Senators have agreed to ban the sale of cigarettes to minors and put stricter limits on tobacco advertising in print and online media amid growing public pressure and criticism from global health officials.
On Thursday, an overwhelming majority in the Senate voted in favour of tightening the federal tobacco law, helping bring the country in line with World Health Organisation standards on tobacco control.
The law is more stringent than Federal Council recommendations to limit a ban to tobacco advertising specifically targeting minors. Previous attempts by parliament to tighten the tobacco law have come up against a bloc of right-of-centre parliamentarians fearful of the economic consequences.
But, the situation changed following the submission of a popular initiative on tobacco advertising to youth a couple of weeks ago, which injected more urgency into the debate.
While the law prohibits advertising in print and online media, some politicians argued that the law didn’t go far enough.
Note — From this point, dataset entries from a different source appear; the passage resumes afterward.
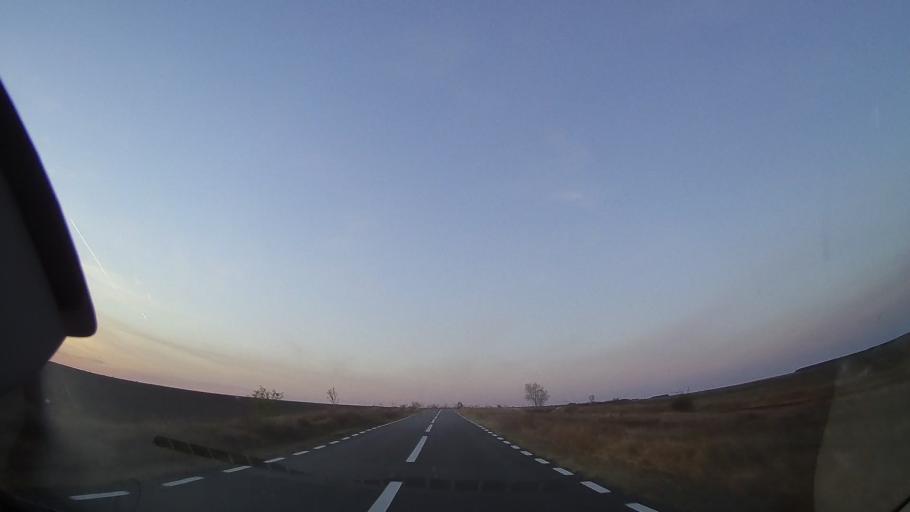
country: RO
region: Constanta
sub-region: Comuna Cobadin
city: Cobadin
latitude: 44.0255
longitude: 28.2649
Specifically, advertising in movie theatres, on consumer products and at point of sale, as well as direct mailings to adults would still be allowed under the law as long as they carry a warning label.
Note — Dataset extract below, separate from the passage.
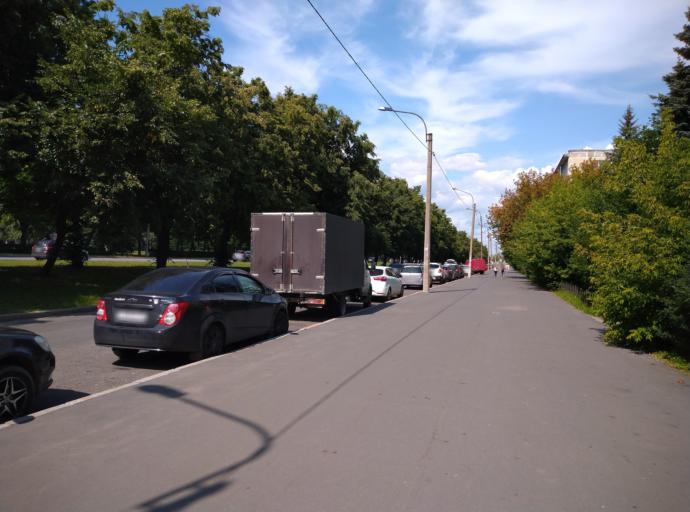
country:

Cantons would be permitted to pursue more restrictive laws. As of now, eleven cantons prohibit the sale of cigarettes to minors, while twelve have set the minimum age at 16 years. Three cantons have no limits.
The law tightens the screws on the tobacco industry in Switzerland, which hosts some of the biggest global tobacco firms including Philip Morris International, Japan Tobacco International and British American Tobacco.
Under the law, tobacco firms would no longer be able to sponsor international events or activities organised by the government. Companies would need to declare to the Federal Office of Public Health the amount spent annually on advertising, promotion and sponsorship, the senators added on Thursday.
This provision comes after the foreign affairs ministry came under fire for a partnership with Philip Morris International to sponsor the Swiss Pavillion at the World Expo in Dubai. The ministry eventually cancelled the contract with the tobacco giant.
The Senate also called to extend any ban on smoking in places to include vaping with or without nicotine. Senators also submitted a motion to the Federal Council to reintroduce a tobacco tax on electronic cigarettes.
The Senate now passes the baton to the House of Representatives.